READING PASSAGE START

All three will, if conditions continue, lie helpless and hopeless in the cage and whimper as bad things happen. One will do nothing because they believe they are not able to do anything. The other two will do nothing because they believe someone else should be rescuing them and they should not have to do anything.

One will blame themselves: “I’m useless”. They don’t believe anything they do can make any difference now or ever because there is something about them that ensures things will always go wrong. They grow up believing “I can’t.”

“I can’t get what I want so there’s no point trying.”

“I can’t get what I need so why bother.”

“I can’t find solutions and nobody will help.”

“This is how it is, it’s how it has always been and it is how it is always going to be so don’t waste time trying to fix anything, improve anything or asking for help.”

The other two blame anyone but themselves: “You are useless”. They don’t believe they can do anything by themselves. They are certain they are only good at getting other people to supply their needs and wants. They grow up believing “You should.”

“I can’t get what I want – you should give it to me.”

“I can’t get what I need – you should get it for me.”

“I can’t find solutions – you, or someone else, should help me.”

READING PASSAGE END
DATA EXCERPTS START

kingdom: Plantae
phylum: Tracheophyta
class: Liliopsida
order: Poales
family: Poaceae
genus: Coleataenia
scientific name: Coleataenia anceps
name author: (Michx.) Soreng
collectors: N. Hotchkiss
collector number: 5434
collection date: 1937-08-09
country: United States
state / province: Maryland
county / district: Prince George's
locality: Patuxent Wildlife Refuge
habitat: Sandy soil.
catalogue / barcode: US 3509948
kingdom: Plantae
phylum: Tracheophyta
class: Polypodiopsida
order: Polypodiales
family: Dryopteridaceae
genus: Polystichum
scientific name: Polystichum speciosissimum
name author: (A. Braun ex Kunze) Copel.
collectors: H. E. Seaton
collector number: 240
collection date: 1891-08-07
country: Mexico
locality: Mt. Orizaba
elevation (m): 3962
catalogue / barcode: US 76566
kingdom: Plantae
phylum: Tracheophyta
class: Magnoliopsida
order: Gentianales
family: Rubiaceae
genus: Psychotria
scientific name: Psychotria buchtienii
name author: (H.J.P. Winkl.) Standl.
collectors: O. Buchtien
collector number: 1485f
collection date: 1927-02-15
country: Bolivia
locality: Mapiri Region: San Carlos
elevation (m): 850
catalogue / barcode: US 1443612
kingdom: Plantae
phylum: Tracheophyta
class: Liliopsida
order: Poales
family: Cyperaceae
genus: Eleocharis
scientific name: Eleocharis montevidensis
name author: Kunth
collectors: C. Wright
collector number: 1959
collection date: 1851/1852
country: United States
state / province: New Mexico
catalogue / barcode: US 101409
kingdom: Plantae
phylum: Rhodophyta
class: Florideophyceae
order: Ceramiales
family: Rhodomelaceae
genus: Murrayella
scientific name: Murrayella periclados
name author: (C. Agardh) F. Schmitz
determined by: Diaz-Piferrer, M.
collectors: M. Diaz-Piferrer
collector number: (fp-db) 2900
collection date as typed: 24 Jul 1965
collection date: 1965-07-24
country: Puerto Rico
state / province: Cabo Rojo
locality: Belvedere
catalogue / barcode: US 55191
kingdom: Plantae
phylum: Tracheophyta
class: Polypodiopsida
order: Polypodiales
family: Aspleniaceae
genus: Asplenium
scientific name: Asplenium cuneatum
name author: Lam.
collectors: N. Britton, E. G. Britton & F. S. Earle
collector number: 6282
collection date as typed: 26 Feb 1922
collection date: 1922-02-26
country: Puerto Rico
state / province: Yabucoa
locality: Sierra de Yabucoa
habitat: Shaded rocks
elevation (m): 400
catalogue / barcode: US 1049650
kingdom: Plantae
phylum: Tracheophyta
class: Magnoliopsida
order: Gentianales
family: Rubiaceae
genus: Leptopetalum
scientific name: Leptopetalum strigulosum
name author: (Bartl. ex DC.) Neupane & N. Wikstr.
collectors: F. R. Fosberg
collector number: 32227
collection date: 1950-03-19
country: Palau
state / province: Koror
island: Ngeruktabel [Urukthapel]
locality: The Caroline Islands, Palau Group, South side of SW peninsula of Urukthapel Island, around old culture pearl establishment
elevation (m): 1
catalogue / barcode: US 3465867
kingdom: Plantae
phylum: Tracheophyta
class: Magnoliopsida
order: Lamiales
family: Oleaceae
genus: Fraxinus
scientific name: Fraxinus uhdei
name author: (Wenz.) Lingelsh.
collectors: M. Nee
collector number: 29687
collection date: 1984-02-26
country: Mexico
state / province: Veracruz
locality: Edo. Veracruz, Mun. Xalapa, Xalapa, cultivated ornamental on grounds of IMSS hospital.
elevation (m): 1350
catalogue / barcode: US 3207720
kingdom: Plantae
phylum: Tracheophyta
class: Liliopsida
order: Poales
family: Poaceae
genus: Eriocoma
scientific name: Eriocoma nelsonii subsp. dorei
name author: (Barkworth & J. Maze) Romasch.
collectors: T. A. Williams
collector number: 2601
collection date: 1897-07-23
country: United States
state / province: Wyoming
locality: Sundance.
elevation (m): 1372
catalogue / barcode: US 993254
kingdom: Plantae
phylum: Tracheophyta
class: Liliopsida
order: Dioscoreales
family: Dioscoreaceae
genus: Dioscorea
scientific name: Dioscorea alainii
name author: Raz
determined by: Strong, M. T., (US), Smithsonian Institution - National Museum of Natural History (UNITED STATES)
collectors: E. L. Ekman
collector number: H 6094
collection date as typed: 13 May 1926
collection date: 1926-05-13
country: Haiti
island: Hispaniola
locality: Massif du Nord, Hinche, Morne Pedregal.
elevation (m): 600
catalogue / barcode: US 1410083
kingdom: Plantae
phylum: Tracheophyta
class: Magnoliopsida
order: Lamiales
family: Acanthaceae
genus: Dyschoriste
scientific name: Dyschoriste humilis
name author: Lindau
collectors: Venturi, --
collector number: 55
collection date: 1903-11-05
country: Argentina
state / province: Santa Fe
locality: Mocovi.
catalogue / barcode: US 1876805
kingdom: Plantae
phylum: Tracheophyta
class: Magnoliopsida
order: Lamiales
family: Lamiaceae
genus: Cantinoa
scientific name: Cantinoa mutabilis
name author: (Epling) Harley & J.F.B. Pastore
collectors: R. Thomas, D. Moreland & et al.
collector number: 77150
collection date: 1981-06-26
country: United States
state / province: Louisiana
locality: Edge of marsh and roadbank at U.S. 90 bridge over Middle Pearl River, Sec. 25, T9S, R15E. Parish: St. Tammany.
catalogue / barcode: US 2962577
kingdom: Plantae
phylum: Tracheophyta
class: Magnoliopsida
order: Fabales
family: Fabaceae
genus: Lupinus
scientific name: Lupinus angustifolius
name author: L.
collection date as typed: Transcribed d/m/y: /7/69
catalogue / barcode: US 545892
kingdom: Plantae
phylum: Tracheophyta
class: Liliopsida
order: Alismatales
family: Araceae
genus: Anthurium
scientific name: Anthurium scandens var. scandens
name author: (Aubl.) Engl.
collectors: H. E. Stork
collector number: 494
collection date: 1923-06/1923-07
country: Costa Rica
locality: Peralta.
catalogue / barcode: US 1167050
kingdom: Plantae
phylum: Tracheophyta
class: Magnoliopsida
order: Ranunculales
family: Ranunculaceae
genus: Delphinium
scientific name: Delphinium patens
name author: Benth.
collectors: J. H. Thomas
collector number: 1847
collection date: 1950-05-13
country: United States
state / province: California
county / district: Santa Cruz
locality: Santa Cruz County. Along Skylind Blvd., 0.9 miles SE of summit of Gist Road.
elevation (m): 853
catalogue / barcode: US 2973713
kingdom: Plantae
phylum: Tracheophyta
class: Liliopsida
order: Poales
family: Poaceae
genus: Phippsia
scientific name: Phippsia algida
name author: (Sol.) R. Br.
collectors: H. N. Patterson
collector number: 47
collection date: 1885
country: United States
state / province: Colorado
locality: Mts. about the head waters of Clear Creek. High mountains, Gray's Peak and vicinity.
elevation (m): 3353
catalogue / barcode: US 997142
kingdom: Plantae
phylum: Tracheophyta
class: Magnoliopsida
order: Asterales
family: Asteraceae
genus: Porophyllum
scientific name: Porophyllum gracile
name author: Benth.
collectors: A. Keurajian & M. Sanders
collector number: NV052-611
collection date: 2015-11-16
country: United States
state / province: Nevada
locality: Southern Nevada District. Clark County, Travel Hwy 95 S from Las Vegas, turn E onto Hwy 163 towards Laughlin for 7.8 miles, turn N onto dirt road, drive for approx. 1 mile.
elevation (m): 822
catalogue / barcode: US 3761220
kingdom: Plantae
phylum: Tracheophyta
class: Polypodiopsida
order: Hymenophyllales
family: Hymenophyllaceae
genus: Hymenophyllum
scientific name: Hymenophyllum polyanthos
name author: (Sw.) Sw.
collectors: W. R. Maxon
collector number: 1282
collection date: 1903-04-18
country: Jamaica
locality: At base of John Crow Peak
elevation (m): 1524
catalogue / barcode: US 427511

DATA EXCERPTS END

▶ PROBLEM
In the passage about the three in the cage, copy word for word everything that begins with "All three will, if" and ends after "have to do anything.".

▶ RESPONSE TO THIS TASK
All three will, if conditions continue, lie helpless and hopeless in the cage and whimper as bad things happen. One will do nothing because they believe they are not able to do anything. The other two will do nothing because they believe someone else should be rescuing them and they should not have to do anything.